I am trying to sell myself as a writer but for some reason for the last six (?) years I have been afraid of writing. I let the TV push stuff into my head but I edit the TV with the remote control: CNN, MSNBC, what's Bill O'Reilly pushing on FNC, Yankees, Mets, now the NBA playoffs, and back around. So I'm still writing, with the remote, but really not. It's the epitome of ephemeral ... and usually I do it increasingly inebriated, which is thus even more ephemeral.

Maybe it's discipline, maybe ... ok, a skunk just let off outside my room.

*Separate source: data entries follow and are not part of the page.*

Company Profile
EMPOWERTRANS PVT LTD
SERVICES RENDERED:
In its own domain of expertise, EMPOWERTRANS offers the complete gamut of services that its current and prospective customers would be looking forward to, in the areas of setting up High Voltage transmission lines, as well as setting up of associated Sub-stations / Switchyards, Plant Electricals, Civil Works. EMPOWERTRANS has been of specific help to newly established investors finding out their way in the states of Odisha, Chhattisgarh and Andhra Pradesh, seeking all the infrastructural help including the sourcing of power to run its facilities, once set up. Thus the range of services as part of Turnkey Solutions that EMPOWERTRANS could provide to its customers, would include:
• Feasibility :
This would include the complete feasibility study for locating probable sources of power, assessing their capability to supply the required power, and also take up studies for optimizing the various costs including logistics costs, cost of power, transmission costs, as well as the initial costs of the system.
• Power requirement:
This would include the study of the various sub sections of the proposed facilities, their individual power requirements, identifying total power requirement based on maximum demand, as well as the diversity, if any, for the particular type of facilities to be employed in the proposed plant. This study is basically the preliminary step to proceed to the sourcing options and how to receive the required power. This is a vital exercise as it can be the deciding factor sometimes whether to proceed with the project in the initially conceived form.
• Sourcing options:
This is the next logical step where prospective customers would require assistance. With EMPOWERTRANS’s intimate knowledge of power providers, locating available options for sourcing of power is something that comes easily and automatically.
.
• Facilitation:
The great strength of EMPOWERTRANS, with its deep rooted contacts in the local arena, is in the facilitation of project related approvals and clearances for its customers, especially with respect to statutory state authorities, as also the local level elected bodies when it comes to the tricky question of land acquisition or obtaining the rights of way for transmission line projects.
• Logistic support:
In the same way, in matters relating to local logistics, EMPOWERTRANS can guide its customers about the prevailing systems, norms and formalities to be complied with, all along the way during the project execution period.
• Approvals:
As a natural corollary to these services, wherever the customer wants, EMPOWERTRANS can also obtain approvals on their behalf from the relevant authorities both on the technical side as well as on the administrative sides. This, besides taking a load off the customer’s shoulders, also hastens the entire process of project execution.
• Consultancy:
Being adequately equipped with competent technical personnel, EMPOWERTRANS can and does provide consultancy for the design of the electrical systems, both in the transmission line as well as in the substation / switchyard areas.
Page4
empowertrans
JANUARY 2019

So still I live with my writer brain and I use the phone as a blog, lately, my mom has been my best audience, and via IM'ing, my friend JB -- in today's high-paced world of today, the blog has replaced the phone. IM'ing has replaced writing.

None of this makes sense -- as a columnist I was famous for writing at the last moment.
I was always trying to find the perfect lead ... I haven't heard that lead, or listened for it, in six years. So we won't abuse the muse ... everything I thought I was going to type into here the last week struck me as lead-less and uninteresting. A phone anecdote. So now I'm writing around it all ... but I'm writing.

Monday, May 01, 2006

First entry: very late, after 1:00 a.m. I'm setting this up so that I have a reason to get up in the morning. I'm a former newspaper columnist, won the New York Press Association "Best Humor Columnist" award. This online diary is going to be fun. Happy May Day!